Holding a little rifle in its mechanical hands, the puppet is the artist’s surrogate self as a hunter roaming the forest. The viewer/participant mirrors the puppet when he or she takes hold of the installation’s rifle accessory, which vibrates as its sensors register the user’s beating heart. The rifle accessory becomes a mobile projector that throws incoming images from the puppet’s eyes onto the dilapidated gallery walls, all the while emitting the sound of steps crushing leaves underfoot. With rifle accessory in hand, heartbeat pulsating, and forest scenes dancing on the walls of the rough, chilly gallery interior, the perceptions of the participant and the puppet overlap and merge; momentarily coupled, together they are a wandering, sensing, hunting machine. Art’s aspiration to link human consciousness with technology is still alive and well.

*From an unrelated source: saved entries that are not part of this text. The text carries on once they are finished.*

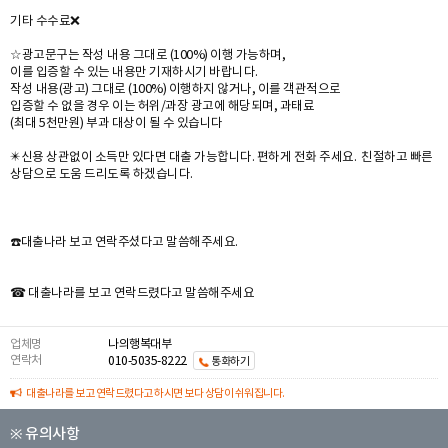
기타 수수료❌️
☆광고문구는 작성 내용 그대로 (100%) 이행 가능하며,
이를 입증할 수 있는 내용만 기재하시기 바랍니다.
작성 내용(광고) 그대로 (100%) 이행하지 않거나, 이를 객관적으로
입증할 수 없을 경우 이는 허위/과장 광고에 해당되며, 과태료
(최대 5천만원) 부과 대상이 될 수 있습니다
✴️신용 상관없이 소득만 있다면 대출 가능합니다. 편하게 전화 주세요. 친절하고 빠른
상담으로 도움 드리도록 하겠습니다.
☎️대출나라 보고 연락주셨다고 말씀해주세요.
☎ 대출나라를 보고 연락드렸다고 말씀해주세요
업체명
나의행복대부
연락처
010-5035-8222
통화하기
대출나라를 보고 연락드렸다고 하시면 보다 상담이 쉬워집니다.
※ 유의사항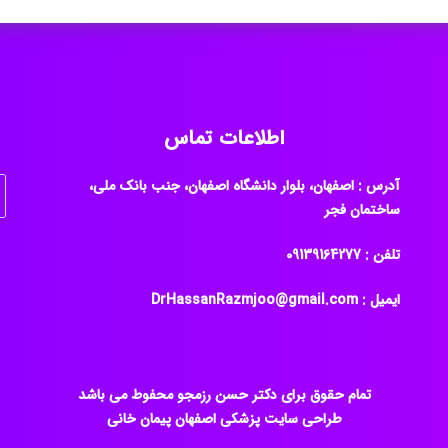
اطلاعات تماس
آدرس : اصفهان، بلوار دانشگاه اصفهان، جنب بانک ملی،
ساختمان فجر
تلفن : ‎09139164277
ایمیل : DrHassanRazmjoo@gmail.com
تمام حقوق برای دکتر حسن رزمجو محفوط می باشد
طراحی سایت پزشکی اصفهان
پیمان خانی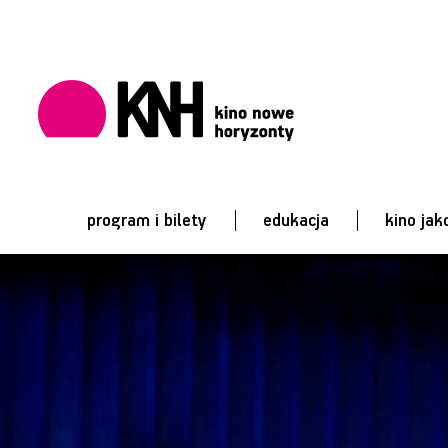
program i bilety
edukacja
kino jak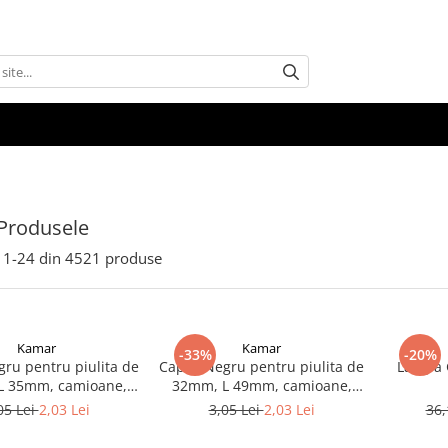
Produsele
1-
24
din
4521
produse
Kamar
Kamar
-33%
-20%
ru pentru piulita de
Capac Negru pentru piulita de
Lampa G
L 35mm, camioane,
32mm, L 49mm, camioane,
semiremorci
semiremorci
05 Lei
2,03 Lei
3,05 Lei
2,03 Lei
36,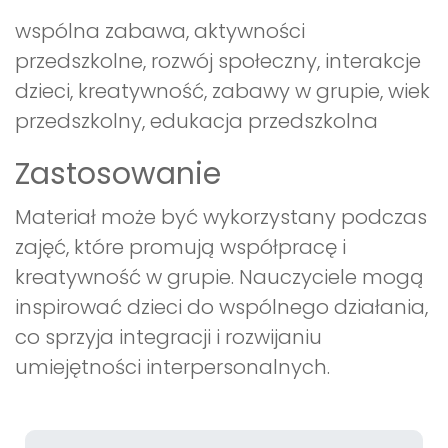
wspólna zabawa, aktywności
przedszkolne, rozwój społeczny, interakcje
dzieci, kreatywność, zabawy w grupie, wiek
przedszkolny, edukacja przedszkolna
Zastosowanie
Materiał może być wykorzystany podczas
zajęć, które promują współpracę i
kreatywność w grupie. Nauczyciele mogą
inspirować dzieci do wspólnego działania,
co sprzyja integracji i rozwijaniu
umiejętności interpersonalnych.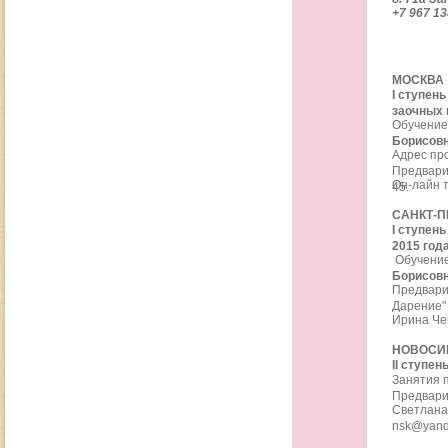
+7 967 13
МОСКВА
I ступен
заочных 
Обучение
Борисов
Адрес пр
Предварит
Он-лайн т
45.
САНКТ-П
I ступен
2015 год
Обучение
Борисов
Предвари
Дарение" 
Ирина Чек
НОВОСИ
II ступен
Занятия п
Предвари
Светлана 
nsk@yand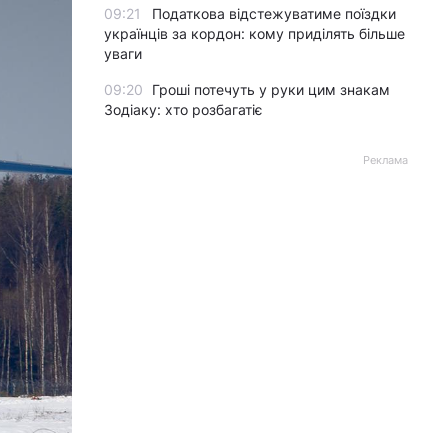
09:21
Податкова відстежуватиме поїздки
українців за кордон: кому приділять більше
уваги
09:20
Гроші потечуть у руки цим знакам
Зодіаку: хто розбагатіє
Реклама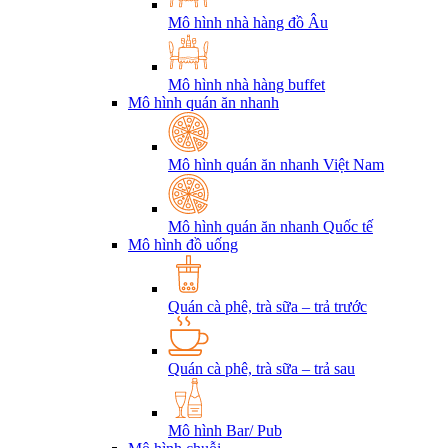
Mô hình nhà hàng đồ Âu
Mô hình nhà hàng buffet
Mô hình quán ăn nhanh
Mô hình quán ăn nhanh Việt Nam
Mô hình quán ăn nhanh Quốc tế
Mô hình đồ uống
Quán cà phê, trà sữa – trả trước
Quán cà phê, trà sữa – trả sau
Mô hình Bar/ Pub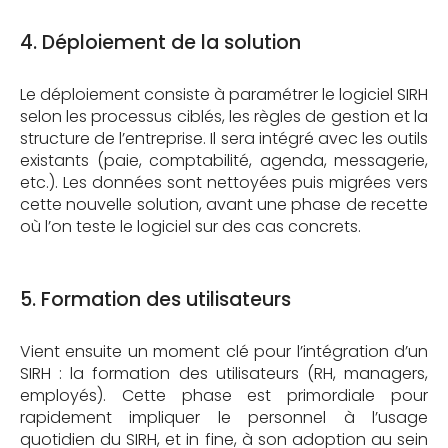
4. Déploiement de la solution
Le déploiement consiste à paramétrer le logiciel SIRH
selon les processus ciblés, les règles de gestion et la
structure de l’entreprise. Il sera intégré avec les outils
existants (paie, comptabilité, agenda, messagerie,
etc.). Les données sont nettoyées puis migrées vers
cette nouvelle solution, avant une phase de recette
où l’on teste le logiciel sur des cas concrets.
5. Formation des utilisateurs
Vient ensuite un moment clé pour l’intégration d’un
SIRH : la formation des utilisateurs (RH, managers,
employés). Cette phase est primordiale pour
rapidement impliquer le personnel à l’usage
quotidien du SIRH, et in fine, à son adoption au sein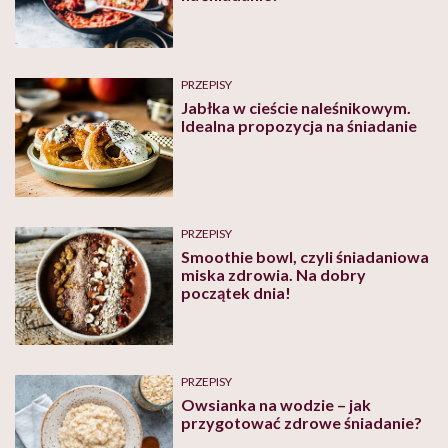
PRZEPISY
Jabłka w cieście naleśnikowym.
Idealna propozycja na śniadanie
PRZEPISY
Smoothie bowl, czyli śniadaniowa
miska zdrowia. Na dobry
początek dnia!
PRZEPISY
Owsianka na wodzie – jak
przygotować zdrowe śniadanie?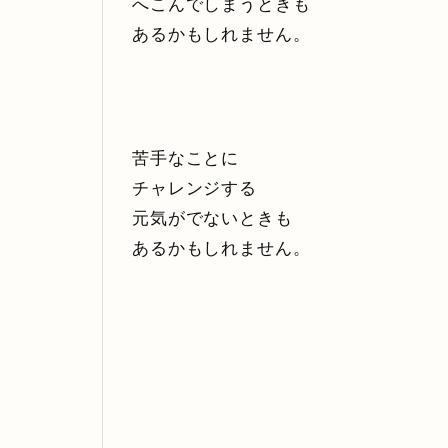
へこんでしまうときも
あるかもしれません。
苦手なことに
チャレンジする
元気がでないときも
あるかもしれません。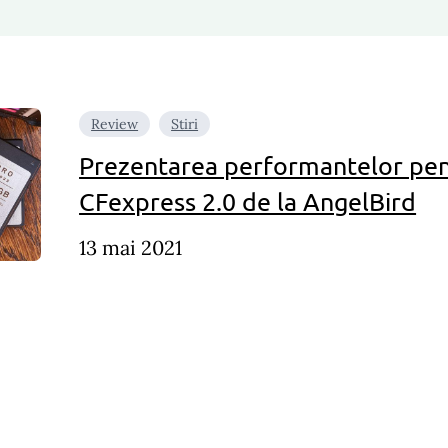
Review
Stiri
Prezentarea performantelor pen
CFexpress 2.0 de la AngelBird
13 mai 2021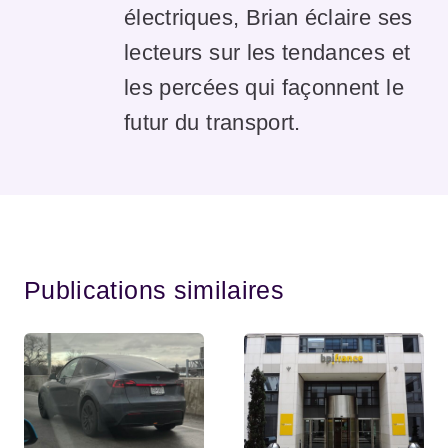
électriques, Brian éclaire ses
lecteurs sur les tendances et
les percées qui façonnent le
futur du transport.
Publications similaires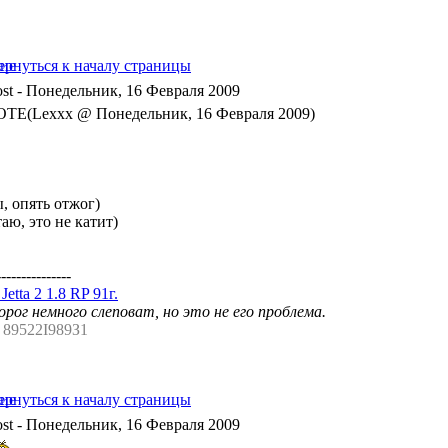
- Понедельник, 16 Февраля 2009
TE(Lexxx @ Понедельник, 16 Февраля 2009)
, опять отжог)
аю, это не катит)
---------------
etta 2 1.8 RP 91г.
рог немного слеповат, но это не его проблема.
. 89522I989З1
- Понедельник, 16 Февраля 2009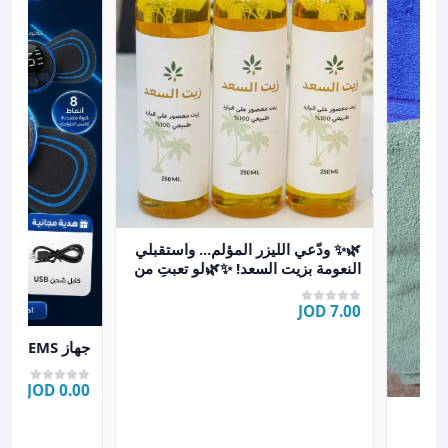
عرض تفاصيل 🌿✨ ودّعي الليزر المؤلم... واستقبلي النعومة 
🌿✨ ودّعي الليزر المؤلم... واستقبلي
النعومة بزيت السعد! ✨🌿لو تعبتِ من
الحجز، الألم،
7.00 JOD
عرض تفاصيل جهاز 
جهاز EMS
0.00 JOD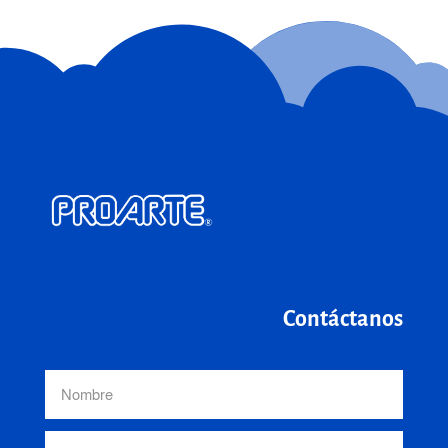
Contáctanos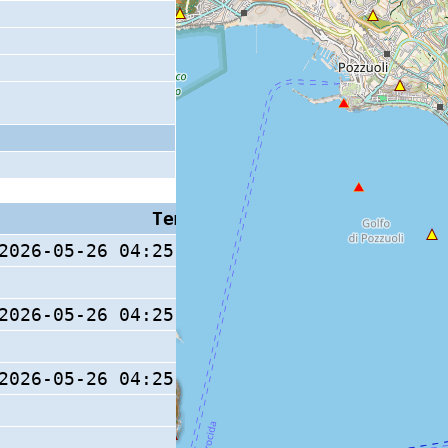
Tempo S (W/M/O)
Coda
2026-05-26 04:25:22.8 (0/ / )
2026-05-26 04:25:22.8 (0/ / )
2026-05-26 04:25:22.7 (0/ / )
9 s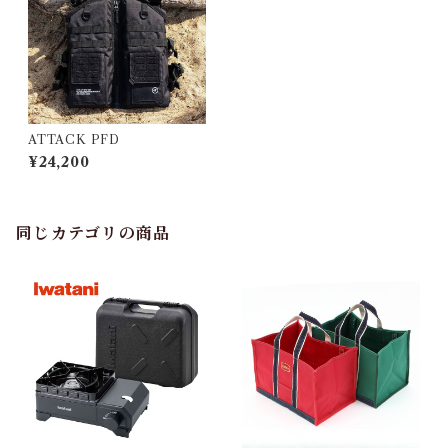
ATTACK PFD
¥24,200
同じカテゴリの商品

My art explores human stress that is both psychological and physical. I often use the concepts of time and rhythm to embody human emotion. The perception of time as an opposing force intrigues me, because in a deadline, routine, or test, the obstacle is time. I also admire the rhythm of the body when it undertakes a time-controlled task. Whether that task is manual labor or preparing a meal, an aspect of repetition and a sense of pace are involved. Video installation, kinetic sculpture, and interactive technology are my primary mediums, and over the past two years, I have explored how to cross these mediums and best represent my subject.
b. 1988, Duluth
mentor: Christopher Baker
Drew Anderson grew up in Cloquet, Minnesota. He studied English, music, and art at the University of Minnesota, Twin Cities and graduated in 2010 with an individually designed degree. He is a research assistant for artists Ali Momeni and Jenny Schmid and has participated in several of their works, including Momeni and Schmid’s Battle of Everyouth in the 2011 Northern Spark Festival, Minneapolis; Schmid’s VLD SK8R GRL, 2011, Istanbul, Turkey; and Momeni and Schmid’s Department of Smoke and Mirrors, 2012, Wellesley, Massachusetts. He lives in Minneapolis, where he is an active member of the Minneapolis Art on Wheels collective and works as a laser-cutter technician for the University of Minnesota’s Department of Art.